### DATA FOR PROCESSING
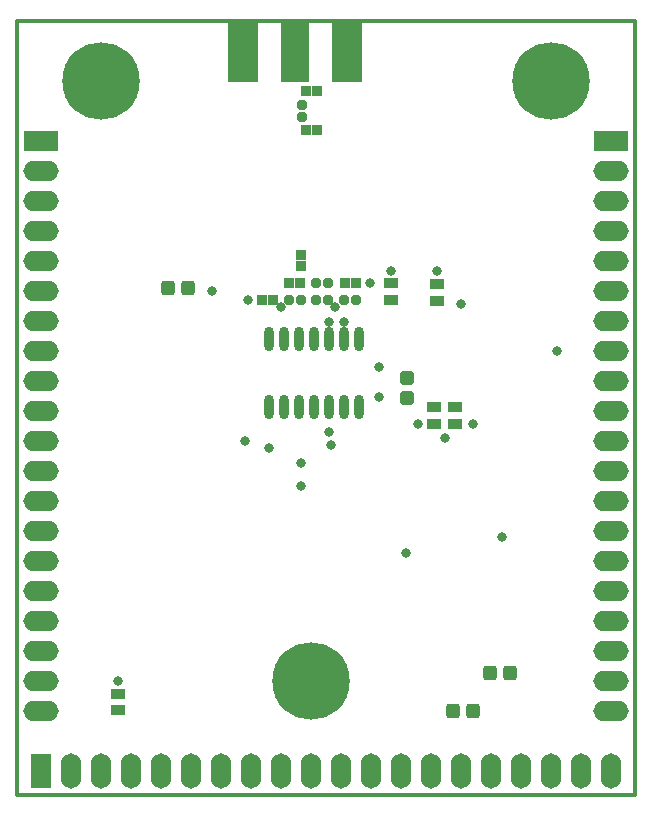
<source format=gts>
G04 Layer_Color=8388736*
%FSLAX25Y25*%
%MOIN*%
G70*
G01*
G75*
%ADD26C,0.01181*%
%ADD39R,0.09816X0.20800*%
%ADD40R,0.10308X0.20800*%
%ADD41R,0.04540X0.03753*%
%ADD42R,0.03320X0.03320*%
G04:AMPARAMS|DCode=43|XSize=31.62mil|YSize=31.62mil|CornerRadius=6.36mil|HoleSize=0mil|Usage=FLASHONLY|Rotation=270.000|XOffset=0mil|YOffset=0mil|HoleType=Round|Shape=RoundedRectangle|*
%AMROUNDEDRECTD43*
21,1,0.03162,0.01890,0,0,270.0*
21,1,0.01890,0.03162,0,0,270.0*
1,1,0.01272,-0.00945,-0.00945*
1,1,0.01272,-0.00945,0.00945*
1,1,0.01272,0.00945,0.00945*
1,1,0.01272,0.00945,-0.00945*
%
%ADD43ROUNDEDRECTD43*%
%ADD44O,0.03359X0.08083*%
%ADD45R,0.03320X0.03320*%
G04:AMPARAMS|DCode=46|XSize=31.62mil|YSize=31.62mil|CornerRadius=6.36mil|HoleSize=0mil|Usage=FLASHONLY|Rotation=180.000|XOffset=0mil|YOffset=0mil|HoleType=Round|Shape=RoundedRectangle|*
%AMROUNDEDRECTD46*
21,1,0.03162,0.01890,0,0,180.0*
21,1,0.01890,0.03162,0,0,180.0*
1,1,0.01272,-0.00945,0.00945*
1,1,0.01272,0.00945,0.00945*
1,1,0.01272,0.00945,-0.00945*
1,1,0.01272,-0.00945,-0.00945*
%
%ADD46ROUNDEDRECTD46*%
G04:AMPARAMS|DCode=47|XSize=47.37mil|YSize=43.43mil|CornerRadius=8.43mil|HoleSize=0mil|Usage=FLASHONLY|Rotation=90.000|XOffset=0mil|YOffset=0mil|HoleType=Round|Shape=RoundedRectangle|*
%AMROUNDEDRECTD47*
21,1,0.04737,0.02657,0,0,90.0*
21,1,0.03051,0.04343,0,0,90.0*
1,1,0.01686,0.01329,0.01526*
1,1,0.01686,0.01329,-0.01526*
1,1,0.01686,-0.01329,-0.01526*
1,1,0.01686,-0.01329,0.01526*
%
%ADD47ROUNDEDRECTD47*%
G04:AMPARAMS|DCode=48|XSize=47.37mil|YSize=43.43mil|CornerRadius=8.43mil|HoleSize=0mil|Usage=FLASHONLY|Rotation=180.000|XOffset=0mil|YOffset=0mil|HoleType=Round|Shape=RoundedRectangle|*
%AMROUNDEDRECTD48*
21,1,0.04737,0.02657,0,0,180.0*
21,1,0.03051,0.04343,0,0,180.0*
1,1,0.01686,-0.01526,0.01329*
1,1,0.01686,0.01526,0.01329*
1,1,0.01686,0.01526,-0.01329*
1,1,0.01686,-0.01526,-0.01329*
%
%ADD48ROUNDEDRECTD48*%
%ADD49C,0.25800*%
%ADD50R,0.11800X0.06800*%
%ADD51O,0.11800X0.06800*%
%ADD52R,0.06800X0.11800*%
%ADD53O,0.06800X0.11800*%
%ADD54C,0.03200*%
D26*
X286500Y216000D02*
Y474000D01*
X492500D01*
Y216000D02*
Y474000D01*
X286500Y216000D02*
X492500D01*
D39*
X379000Y464000D02*
D03*
D40*
X396254D02*
D03*
X361746D02*
D03*
D41*
X320000Y249756D02*
D03*
Y244244D02*
D03*
X411000Y386512D02*
D03*
Y381000D02*
D03*
X426500Y386256D02*
D03*
Y380744D02*
D03*
X425500Y339744D02*
D03*
Y345256D02*
D03*
X432500Y339744D02*
D03*
Y345256D02*
D03*
D42*
X371811Y381000D02*
D03*
X368189D02*
D03*
X377189Y386500D02*
D03*
X380811D02*
D03*
X395689D02*
D03*
X399311D02*
D03*
X382689Y450500D02*
D03*
X386311D02*
D03*
X382878Y437500D02*
D03*
X386500D02*
D03*
D43*
X380968Y381000D02*
D03*
X377031D02*
D03*
X386032D02*
D03*
X389968D02*
D03*
Y386500D02*
D03*
X386032D02*
D03*
X395532Y381000D02*
D03*
X399468D02*
D03*
D44*
X400500Y367819D02*
D03*
X395500D02*
D03*
X390500D02*
D03*
X385500D02*
D03*
X380500D02*
D03*
X375500D02*
D03*
X370500D02*
D03*
X400500Y345181D02*
D03*
X395500D02*
D03*
X390500D02*
D03*
X385500D02*
D03*
X380500D02*
D03*
X375500D02*
D03*
X370500D02*
D03*
D45*
X381000Y392189D02*
D03*
Y395811D02*
D03*
D46*
X381500Y442031D02*
D03*
Y445968D02*
D03*
D47*
X431653Y244000D02*
D03*
X438346D02*
D03*
X450693Y256500D02*
D03*
X444000D02*
D03*
X336807Y385000D02*
D03*
X343500D02*
D03*
D48*
X416500Y348153D02*
D03*
Y354847D02*
D03*
D49*
X384500Y254000D02*
D03*
X314500Y454000D02*
D03*
X464500D02*
D03*
D50*
X294500Y434000D02*
D03*
X484500D02*
D03*
D51*
X294500Y424000D02*
D03*
Y414000D02*
D03*
Y404000D02*
D03*
Y394000D02*
D03*
Y384000D02*
D03*
Y374000D02*
D03*
Y364000D02*
D03*
Y354000D02*
D03*
Y344000D02*
D03*
Y334000D02*
D03*
Y324000D02*
D03*
Y314000D02*
D03*
Y304000D02*
D03*
Y294000D02*
D03*
Y284000D02*
D03*
Y274000D02*
D03*
Y264000D02*
D03*
Y254000D02*
D03*
Y244000D02*
D03*
X484500Y424000D02*
D03*
Y414000D02*
D03*
Y404000D02*
D03*
Y394000D02*
D03*
Y384000D02*
D03*
Y374000D02*
D03*
Y364000D02*
D03*
Y354000D02*
D03*
Y344000D02*
D03*
Y334000D02*
D03*
Y324000D02*
D03*
Y314000D02*
D03*
Y304000D02*
D03*
Y294000D02*
D03*
Y284000D02*
D03*
Y274000D02*
D03*
Y264000D02*
D03*
Y254000D02*
D03*
Y244000D02*
D03*
D52*
X294500Y224000D02*
D03*
D53*
X304500D02*
D03*
X314500D02*
D03*
X324500D02*
D03*
X334500D02*
D03*
X344500D02*
D03*
X354500D02*
D03*
X364500D02*
D03*
X374500D02*
D03*
X384500D02*
D03*
X394500D02*
D03*
X404500D02*
D03*
X414500D02*
D03*
X424500D02*
D03*
X434500D02*
D03*
X444500D02*
D03*
X454500D02*
D03*
X464500D02*
D03*
X474500D02*
D03*
X484500D02*
D03*
D54*
X407000Y358500D02*
D03*
Y348500D02*
D03*
X320000Y254000D02*
D03*
X404000Y386500D02*
D03*
X411000Y390500D02*
D03*
X426500D02*
D03*
X429000Y335000D02*
D03*
X438500Y339500D02*
D03*
X420000D02*
D03*
X466500Y364000D02*
D03*
X434500Y379500D02*
D03*
X448000Y302000D02*
D03*
X416000Y296500D02*
D03*
X391000Y332500D02*
D03*
X362500Y334000D02*
D03*
X370500Y331500D02*
D03*
X390500Y337000D02*
D03*
X381000Y326500D02*
D03*
Y319000D02*
D03*
X390500Y373500D02*
D03*
X395500D02*
D03*
X351500Y384000D02*
D03*
X374500Y378500D02*
D03*
X392500D02*
D03*
X363500Y381000D02*
D03*
M02*

</source>
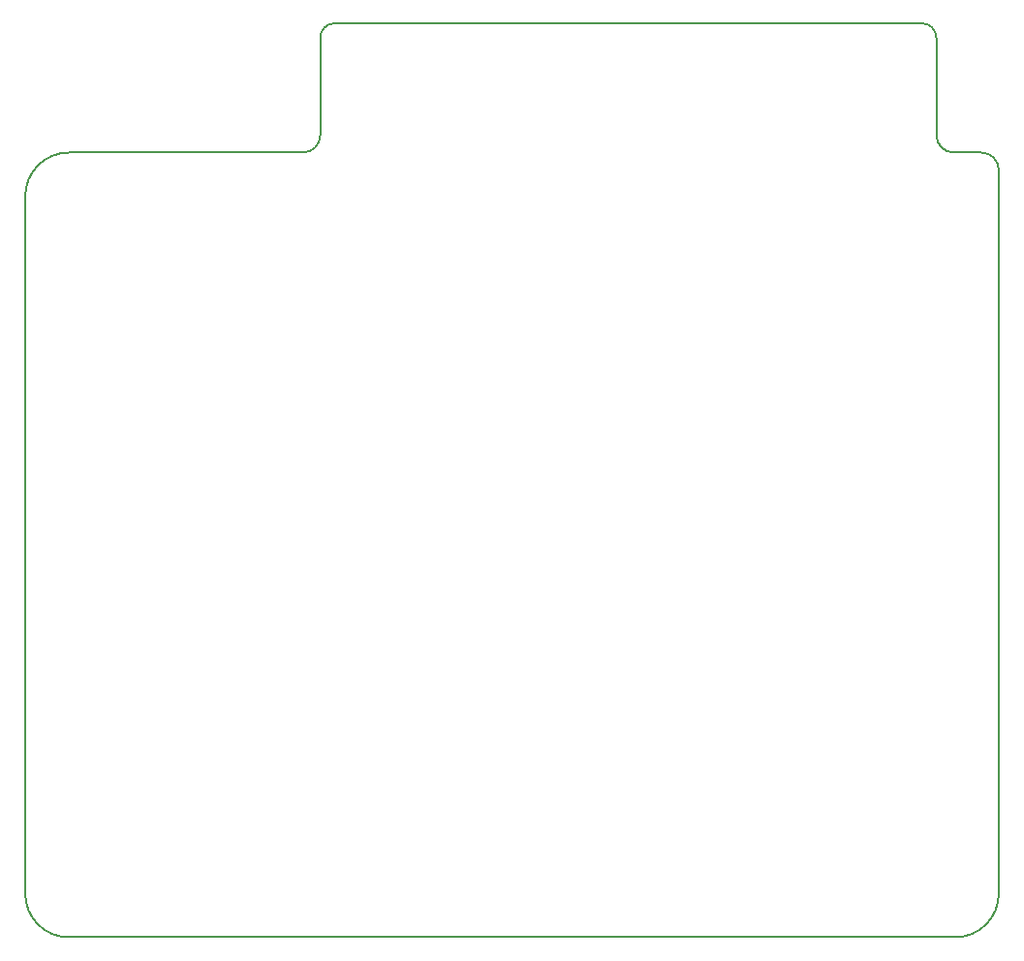
<source format=gbr>
G04 #@! TF.FileFunction,Profile,NP*
%FSLAX46Y46*%
G04 Gerber Fmt 4.6, Leading zero omitted, Abs format (unit mm)*
G04 Created by KiCad (PCBNEW 4.0.7) date 08/17/18 03:28:31*
%MOMM*%
%LPD*%
G01*
G04 APERTURE LIST*
%ADD10C,0.100000*%
%ADD11C,0.150000*%
G04 APERTURE END LIST*
D10*
D11*
X210058000Y-63500000D02*
X212471000Y-63500000D01*
X213995000Y-65024000D02*
G75*
G03X212471000Y-63500000I-1524000J0D01*
G01*
X208534000Y-61976000D02*
G75*
G03X210058000Y-63500000I1524000J0D01*
G01*
X208534000Y-53467000D02*
X208534000Y-61976000D01*
X155956000Y-52197000D02*
G75*
G03X154686000Y-53467000I0J-1270000D01*
G01*
X208534000Y-53467000D02*
G75*
G03X207264000Y-52197000I-1270000J0D01*
G01*
X210185000Y-132080000D02*
G75*
G03X213988350Y-128270006I-6650J3809994D01*
G01*
X128905006Y-128276650D02*
G75*
G03X132715000Y-132080000I3809994J6650D01*
G01*
X153162000Y-63500000D02*
G75*
G03X154686000Y-61976000I0J1524000D01*
G01*
X132708350Y-63500000D02*
G75*
G03X128905000Y-67309994I6650J-3809994D01*
G01*
X153162000Y-63500000D02*
X132700000Y-63500000D01*
X154686000Y-53467000D02*
X154686000Y-61976000D01*
X128905000Y-67310000D02*
X128905000Y-128276650D01*
X207264000Y-52197000D02*
X155956000Y-52197000D01*
X213995000Y-128270000D02*
X213995000Y-65024000D01*
X132715000Y-132080000D02*
X210185000Y-132080000D01*
M02*

</source>
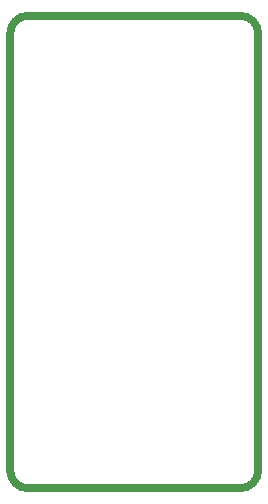
<source format=gko>
G04*
G04 #@! TF.GenerationSoftware,Altium Limited,Altium Designer,23.0.1 (38)*
G04*
G04 Layer_Color=16711935*
%FSLAX44Y44*%
%MOMM*%
G71*
G04*
G04 #@! TF.SameCoordinates,7A5085C4-4797-47AF-811B-807956FF0137*
G04*
G04*
G04 #@! TF.FilePolarity,Positive*
G04*
G01*
G75*
%ADD25C,0.6350*%
D25*
X15064Y400064D02*
G03*
X63Y385064I-0J-15000D01*
G01*
X210063Y385064D02*
G03*
X195063Y400064I-15000J0D01*
G01*
Y63D02*
G03*
X210063Y15064I0J15000D01*
G01*
X63Y15064D02*
G03*
X15064Y63I15000J0D01*
G01*
X63Y15064D02*
Y385064D01*
X15064Y400064D02*
X195063D01*
X210063Y15064D02*
Y385064D01*
X15064Y63D02*
X195063Y63D01*
M02*

</source>
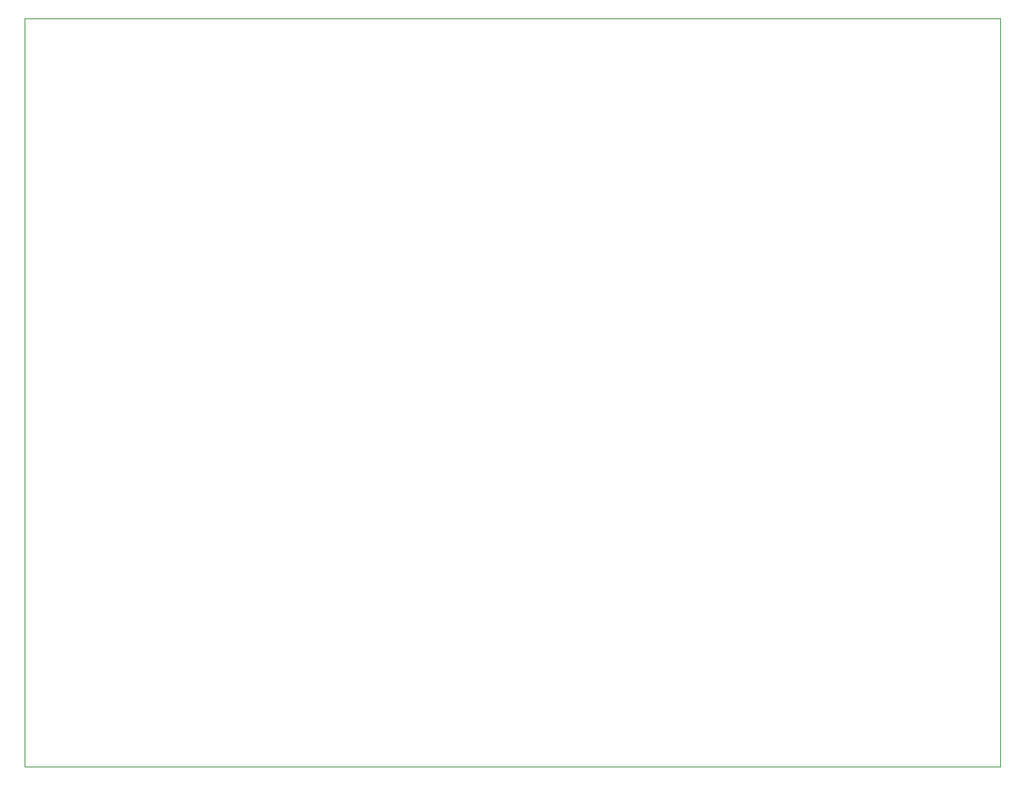
<source format=gko>
G75*
G70*
%OFA0B0*%
%FSLAX24Y24*%
%IPPOS*%
%LPD*%
%AMOC8*
5,1,8,0,0,1.08239X$1,22.5*
%
%ADD10C,0.0000*%
D10*
X000181Y000474D02*
X000181Y032970D01*
X042551Y032970D01*
X042551Y000474D01*
X000181Y000474D01*
M02*

</source>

### EXERCISE PROMPT
Each line from the material above that mentions the word "YOffset" needs to be copied.

### SOLUTION TO THE EXERCISE
G04:AMPARAMS|DCode=43|XSize=31.62mil|YSize=31.62mil|CornerRadius=6.36mil|HoleSize=0mil|Usage=FLASHONLY|Rotation=270.000|XOffset=0mil|YOffset=0mil|HoleType=Round|Shape=RoundedRectangle|*
G04:AMPARAMS|DCode=46|XSize=31.62mil|YSize=31.62mil|CornerRadius=6.36mil|HoleSize=0mil|Usage=FLASHONLY|Rotation=180.000|XOffset=0mil|YOffset=0mil|HoleType=Round|Shape=RoundedRectangle|*
G04:AMPARAMS|DCode=47|XSize=47.37mil|YSize=43.43mil|CornerRadius=8.43mil|HoleSize=0mil|Usage=FLASHONLY|Rotation=90.000|XOffset=0mil|YOffset=0mil|HoleType=Round|Shape=RoundedRectangle|*
G04:AMPARAMS|DCode=48|XSize=47.37mil|YSize=43.43mil|CornerRadius=8.43mil|HoleSize=0mil|Usage=FLASHONLY|Rotation=180.000|XOffset=0mil|YOffset=0mil|HoleType=Round|Shape=RoundedRectangle|*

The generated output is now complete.